# Points of intersection to find area inside a region

1. Apr 12, 2010

### edough

1. The problem statement, all variables and given/known data

Use a dounble integral to find the area of the region inside r = 1+ cos (theta) and outside r = 2sin (theta). sketch region and indecate the points of intersection.
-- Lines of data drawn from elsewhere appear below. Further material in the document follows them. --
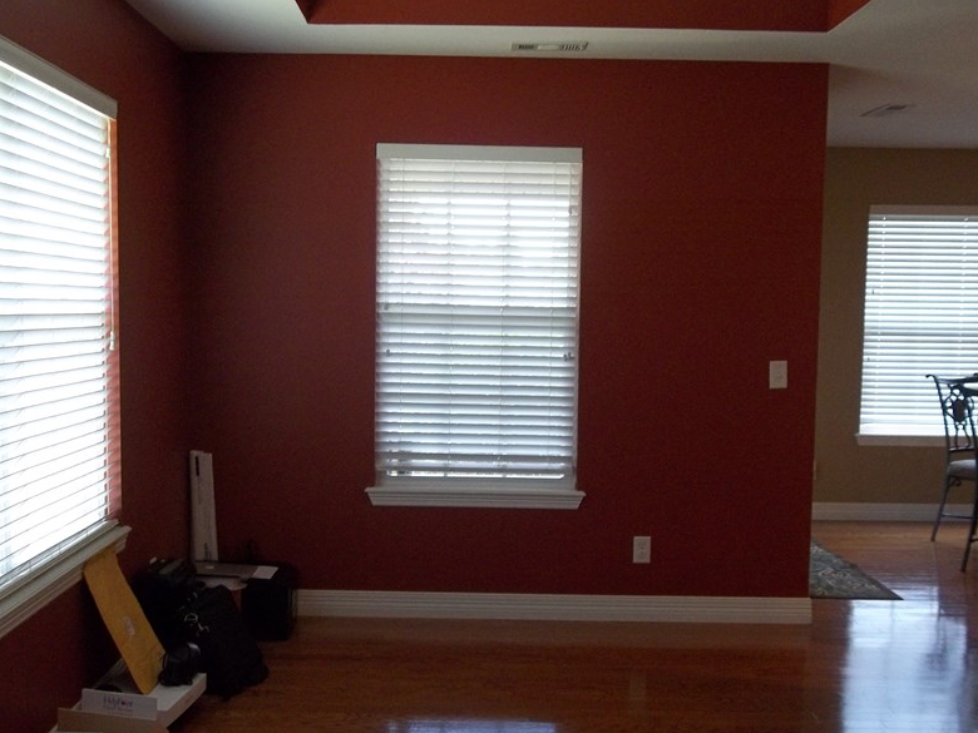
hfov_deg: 44.8
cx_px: 456
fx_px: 1187
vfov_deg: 34.2
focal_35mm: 42
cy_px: 460
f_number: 2.9
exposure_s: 1/50
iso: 160
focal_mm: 5.7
I'm confused how to find the points of intersection of these two equations

2. Relevant equations
I've tried several trig identities and i just can't seem to get it. Can anyone help me get started on this problem??

2. Apr 12, 2010

### lanedance

have you tried some double/half angle formula?

3. Apr 13, 2010

### lanedance

also are there any limits put on theta in the question. Note $r = 2 sin(\theta)$ is only positive for $\theta \in (0,\pi)$

4. Apr 13, 2010

### edough

Theres no limits to theta. I have tried half and double angle formulas but I keep getting stuck.

5. Apr 13, 2010

### lanedance

ok, well a negative radius doesn't make much sense to me, so assume we're only working in
$\theta \in [0,\pi]$

so how about equating $r = 1- cos(\theta)$and $r = 2sin(\theta)$, then substituting:
$$cos(\theta) = 1-2sin^2(\theta/2)$$
$$sin(\theta) = 2sin(\theta/2)cos(\theta/2)$$

6. Apr 13, 2010

### edough

So after substituting that, I used sin(Θ/2) = ( 1-cosΘ / 2)^(1/2) and cos(Θ/2) = (1+cosΘ / 2)
at the end i got 2 = 2 (1-cos^2(Θ) )^(1/2) + (1-cosΘ) / 2
I'm not sure what to do after this. Did I take it a whole wrong direction?

7. Apr 13, 2010

### lanedance

i think so, just try the first substitution & some simplification and see how you go, i got to an equation something like
$$tan(\theta/2) = \frac{1}{2}$$
and thought that was enough to solve for